そのために、居る場所によって見えるところと見えないところが生まれ、ある場所からは壁に隠れて向こうが見えなかったり、階段で上がっていかなければ斜面が見えなかったりします。例えば、追いかけっこをすると、視野から隠れたり現れたりするという遮蔽の関係が際立ってきますが、その関係を使いながら子どもたちは遊んでいると感じます。
それぞれ異なる“かたちの性質”をもつ各部分での遊びを観察すると、一つの部分がさまざまな遊びをもたらしていました。例えば「斜面」は、小さな子どもは滑り台として使い、大きな子どもはそこを走り抜けて別の遊具に跳んでいくのに使ったり、開口部のトンネルの曲面に身をあずけて休むのに使ったりしていました。また、部分と部分が隣接するところでは、子どもたちは「抜け道的にそっちへ行こう」などといろいろな通路を発見していたようでした。

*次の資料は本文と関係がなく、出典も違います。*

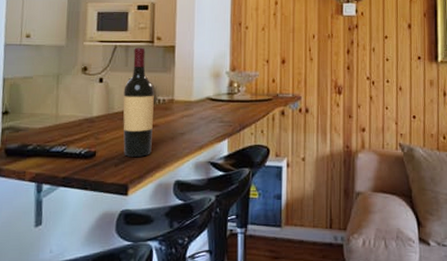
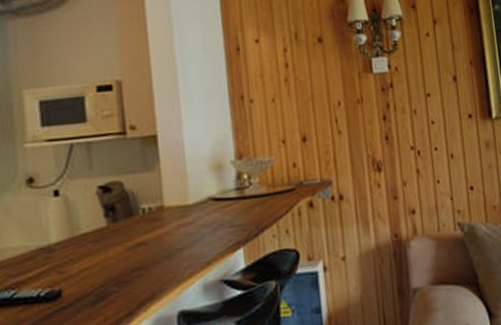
wine bottle: present [123,47,154,157] -> none [91,142,141,290]

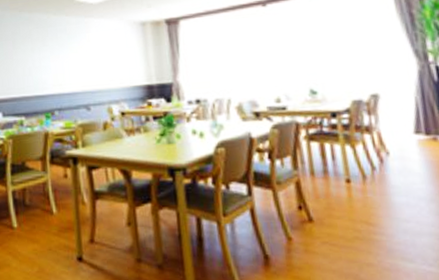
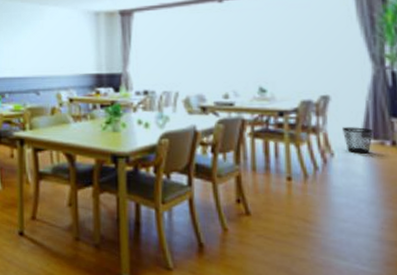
wastebasket: none [394,123,425,151] -> present [341,127,373,154]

「ただの壁」も面白い遊びをもたらしていましたね。それは、その壁が、「踊り場」や「階段」など他の部分と接しているからだと気づきました。壁の脇に居る子どもは、踊り場の上で“立つと向こうが見える”ことで遊んだり、複数で壁に手を当てて押し合いをしたり。壁の上に手をかけて斜面をかけ上がる子どももいて、結構アクロバティックな遊び方も多く見られました。